_TRY IT:_ Reproduce the text of every one of the records character for character, omitting the pictures from your answer.

_DATA SUPPLIED:_
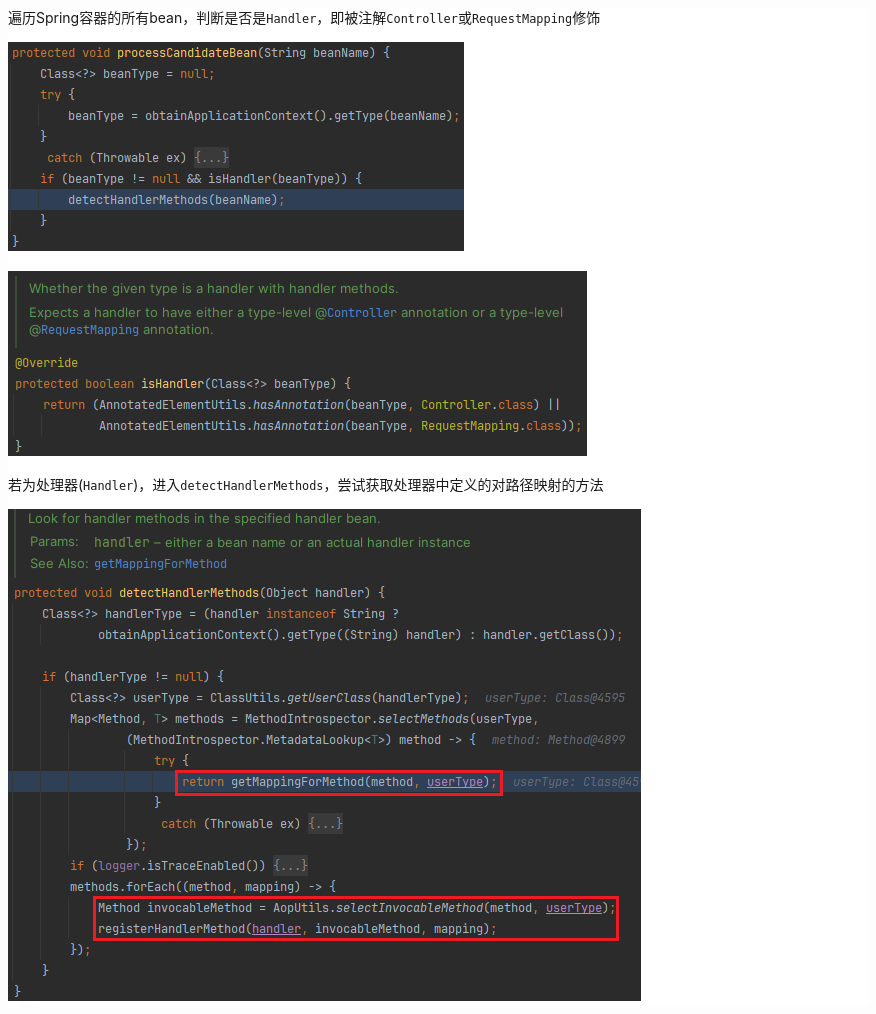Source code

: 遍历Spring容器的所有bean，判断是否是`Handler`，即被注解`Controller`或`RequestMapping`修饰

![image-20240310155001476](./../.gitbook/assets/image-20240310155001476.png)

![image-20240310154844989](./../.gitbook/assets/image-20240310154844989.png)

若为处理器(`Handler`)，进入`detectHandlerMethods`，尝试获取处理器中定义的对路径映射的方法

![image-20240310155251605](./../.gitbook/assets/image-20240310155251605.png)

_RESULT BELOW:_
Source code

: 遍历Spring容器的所有bean，判断是否是`Handler`，即被注解`Controller`或`RequestMapping`修饰

![image-20240310155001476](./../.gitbook/assets/image-20240310155001476.png)

![image-20240310154844989](./../.gitbook/assets/image-20240310154844989.png)

若为处理器(`Handler`)，进入`detectHandlerMethods`，尝试获取处理器中定义的对路径映射的方法

![image-20240310155251605](./../.gitbook/assets/image-20240310155251605.png)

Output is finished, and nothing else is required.